Updated: May 9, 2018
Being confident about your role as a church or circuit safeguarding officer is a real asset, as you may be the key person whose job it is to convince others in the church about the value and benefits of operating a robust safeguarding policy. It’s a bit like delivering a successful sales and marketing strategy, which convinces you about a product and its quality, why you need it both now and in the future and the wide ranging benefits that will accrue as a consequence.
I spent last weekend in Spain with two old school friends. We had not been together for 31 years and it was great catching up with all that had happened to each of us. Both my friends are former senior international marketing managers and on a Sunday morning ramble high above the Mediterranean I asked them each for one key piece of advice that they would give to those trying to sell products. One immediately said about believing in yourself and the product, whilst the other spoke about an approach that emphasised future benefits to potential consumers. This caused me to reflect on how we strive locally to make sure that the leaders in all our churches really get the benefits for all that are derived from good practice and widely accepted and understood policy. Perhaps, then, there is something we can learn from marketing theory that we can apply to make sure the safeguarding product is understood.
So how can we enhance our own belief in good safeguarding practice, and convince others that this is something they can’t do without? The Past Cases Review showed us the historic consequence of not getting things right in the past, and so provides evidence of the path we want to avoid.

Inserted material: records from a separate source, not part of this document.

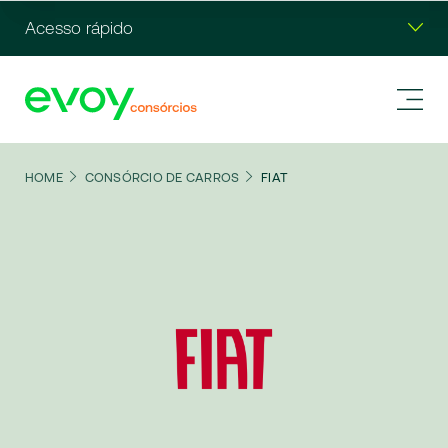
Acesso rápido
HOME
CONSÓRCIO DE CARROS
FIAT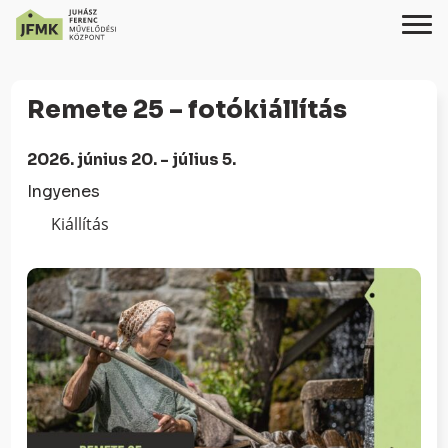
Skip
Ugrás
to
a
Remete 25 – fotókiállítás
Content
navigációhoz
2026. június 20. - július 5.
Ingyenes
Kiállítás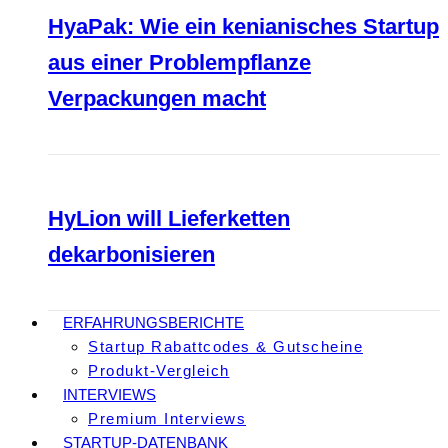
HyaPak: Wie ein kenianisches Startup
aus einer Problempflanze
Verpackungen macht
HyLion will Lieferketten
dekarbonisieren
ERFAHRUNGSBERICHTE
Startup Rabattcodes & Gutscheine
Produkt-Vergleich
INTERVIEWS
Premium Interviews
STARTUP-DATENBANK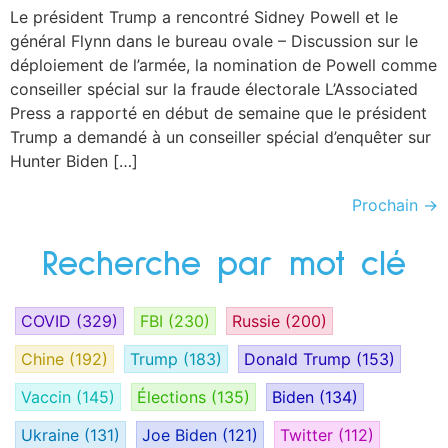
Le président Trump a rencontré Sidney Powell et le
général Flynn dans le bureau ovale – Discussion sur le
déploiement de l’armée, la nomination de Powell comme
conseiller spécial sur la fraude électorale L’Associated
Press a rapporté en début de semaine que le président
Trump a demandé à un conseiller spécial d’enquêter sur
Hunter Biden […]
Prochain
→
Recherche par mot clé
COVID
(329)
FBI
(230)
Russie
(200)
Chine
(192)
Trump
(183)
Donald Trump
(153)
Vaccin
(145)
Élections
(135)
Biden
(134)
Ukraine
(131)
Joe Biden
(121)
Twitter
(112)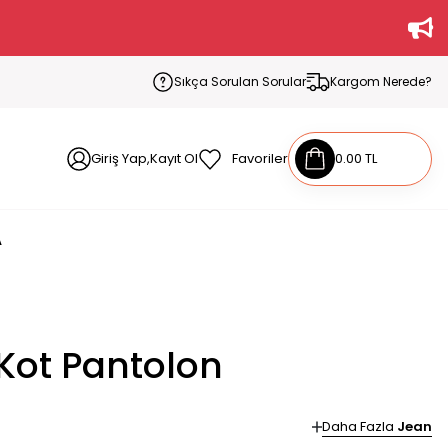
Sıkça Sorulan Sorular
Kargom Nerede?
Giriş Yap,Kayıt Ol
Favoriler
0.00 TL
A
Kot Pantolon
Daha Fazla
Jean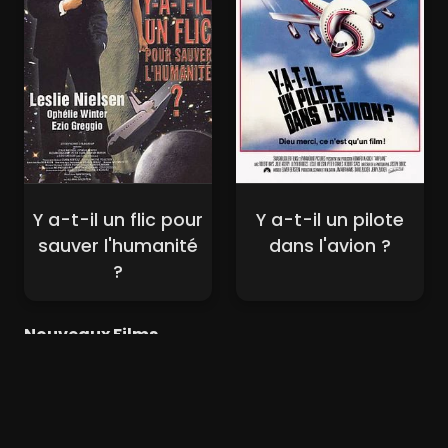
Y a-t-il un flic pour
Y a-t-il un pilote
sauver l'humanité
dans l'avion ?
?
Nouveaux Films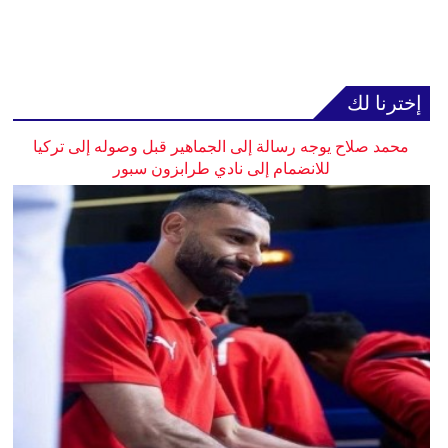
إخترنا لك
محمد صلاح يوجه رسالة إلى الجماهير قبل وصوله إلى تركيا
للانضمام إلى نادي طرابزون سبور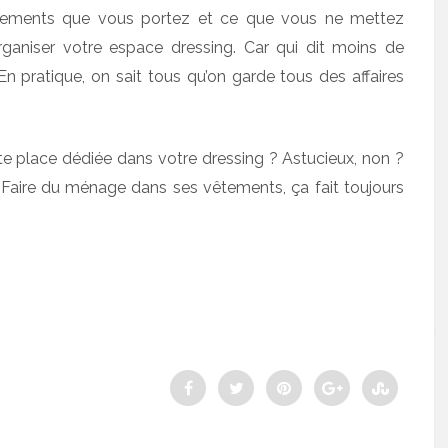
vêtements que vous portez et ce que vous ne mettez
ganiser votre espace dressing. Car qui dit moins de
. En pratique, on sait tous qu’on garde tous des affaires
tite place dédiée dans votre dressing ? Astucieux, non ?
on. Faire du ménage dans ses vêtements, ça fait toujours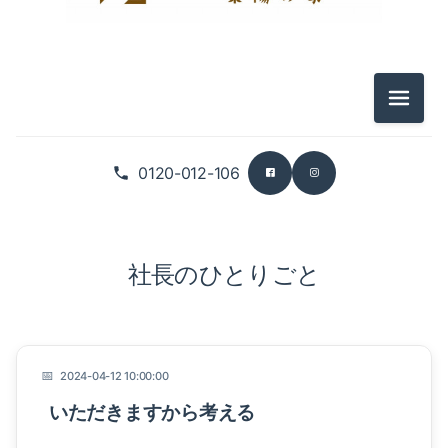
メニュ
0120-012-106
社長のひとりごと
2024-04-12 10:00:00
いただきますから考える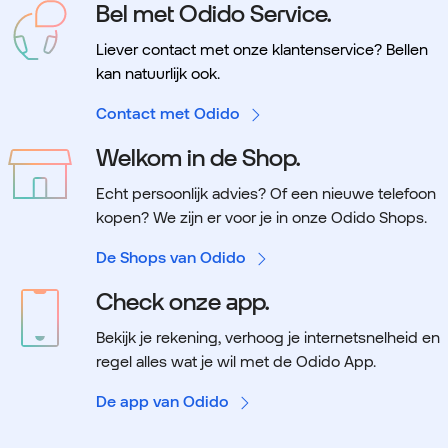
Bel met Odido Service.
Liever contact met onze klantenservice? Bellen
kan natuurlijk ook.
Contact met Odido
Welkom in de Shop.
Echt persoonlijk advies? Of een nieuwe telefoon
kopen? We zijn er voor je in onze Odido Shops.
De Shops van Odido
Check onze app.
Bekijk je rekening, verhoog je internetsnelheid en
regel alles wat je wil met de Odido App.
De app van Odido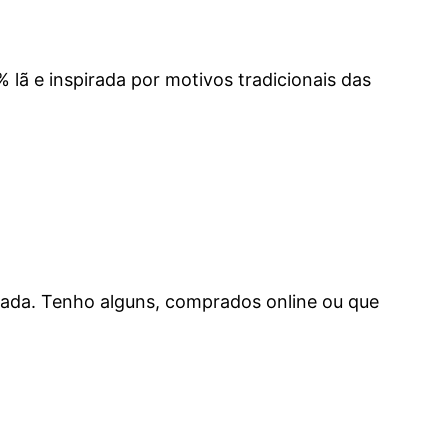
 lã e inspirada por motivos tradicionais das
iada. Tenho alguns, comprados online ou que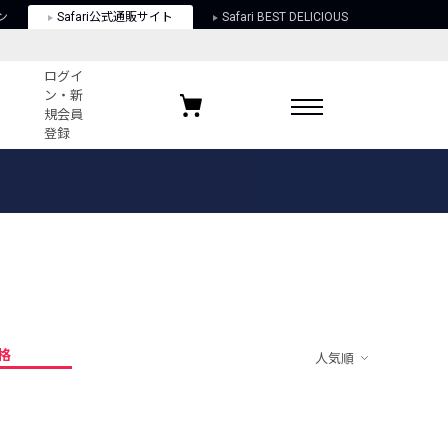
ン
Safari公式通販サイト
Safari BEST DELICIOUS
ログイ
ン・新
規会員
登録
ログイン・新規会員登録
お気に入りアイテム
ガイド
お気に入りブランド
お気に入り記事
最近チェックしたアイテム
格
人気順
ポリシー
関する法律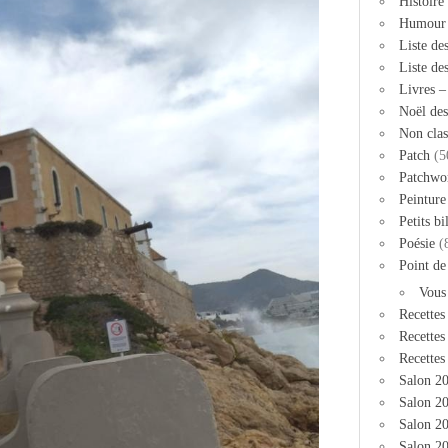
Histoire
Humour
Liste de
Liste de
Livres 
Noël des
Non clas
Patch
(5
Patchwo
Peinture
Petits bi
Poésie
(
Point de
Vous
Recettes
Recettes
Recettes
Salon 2
Salon 20
Salon 2
Salon 20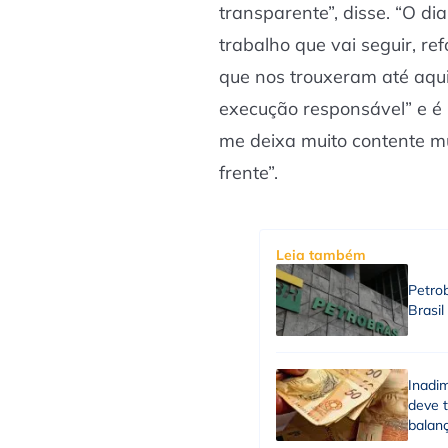
transparente”, disse. “O d
trabalho que vai seguir, re
que nos trouxeram até aqui
execução responsável” e é
me deixa muito contente m
frente”.
Leia também
Petro
Brasil
Inadim
deve 
balan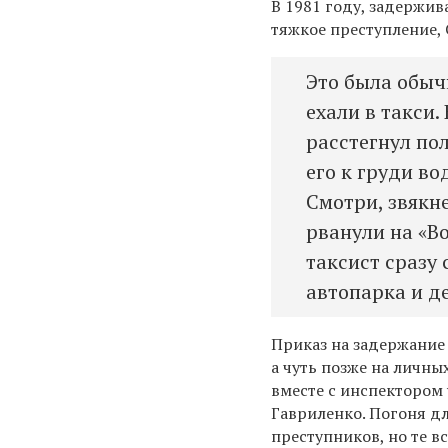
В 1981 году, задержи
тяжкое преступление, 
Это была обыч
ехали в такси
расстегнул по
его к груди во
Смотри, звякн
рванули на «В
таксист сразу
автопарка и д
Приказ на задержание
а чуть позже на личны
вместе с инспектором
Гавриленко. Погоня дл
преступников, но те в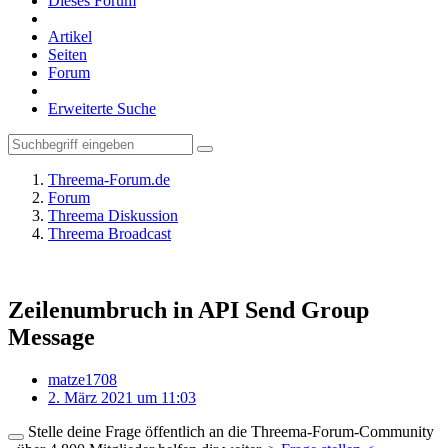
Dieses Forum
Artikel
Seiten
Forum
Erweiterte Suche
Threema-Forum.de
Forum
Threema Diskussion
Threema Broadcast
Zeilenumbruch in API Send Group
Message
matze1708
2. März 2021 um 11:03
Stelle deine Frage öffentlich an die Threema-Forum-Community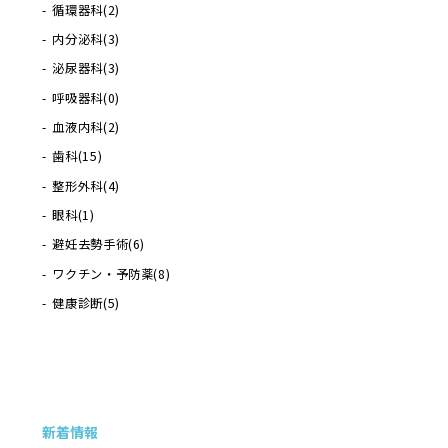
循環器科
(2)
内分泌科
(3)
泌尿器科
(3)
呼吸器科
(0)
血液内科
(2)
歯科
(15)
整形外科
(4)
眼科
(1)
避妊去勢手術
(6)
ワクチン・予防薬
(8)
健康診断
(5)
新着情報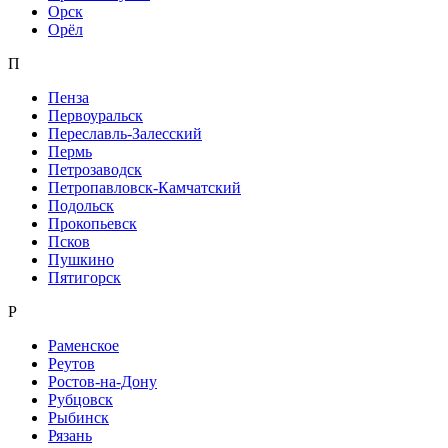
Орск
Орёл
П
Пенза
Первоуральск
Переславль-Залесский
Пермь
Петрозаводск
Петропавловск-Камчатский
Подольск
Прокопьевск
Псков
Пушкино
Пятигорск
Р
Раменское
Реутов
Ростов-на-Дону
Рубцовск
Рыбинск
Рязань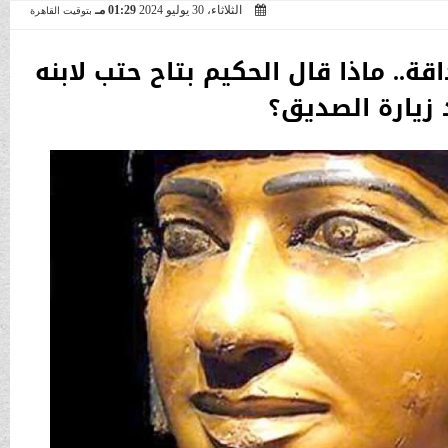
الثلاثاء، 30 يوليو 2024
01:29 مـ
بتوقيت القاهرة
ة.. ماذا قال الحكيم بتاح حتب لابنه
 زيارة الصديق؟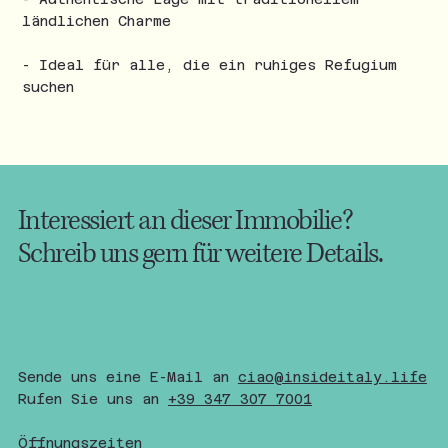
ländlichen Charme
- Ideal für alle, die ein ruhiges Refugium
suchen
Interessiert an dieser Immobilie?
Schreib uns gern für weitere Details.
Sende uns eine E-Mail an
ciao@insideitaly.life
Rufen Sie uns an
+
39 347 307 7001
Öffnungszeiten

Our new policies are the tools we have at our disposal. The stories of survivors and how some churches have taken positive steps to address concerns they have identified can be the inspiration that reminds us of the importance and privilege of what we do.
We are not about selling baked beans or luxury cars. We are however about taking pride in what we do to keep our churches safe, letting everyone else know that in the long run safeguarding is a product we can all trust to bring benefits to all.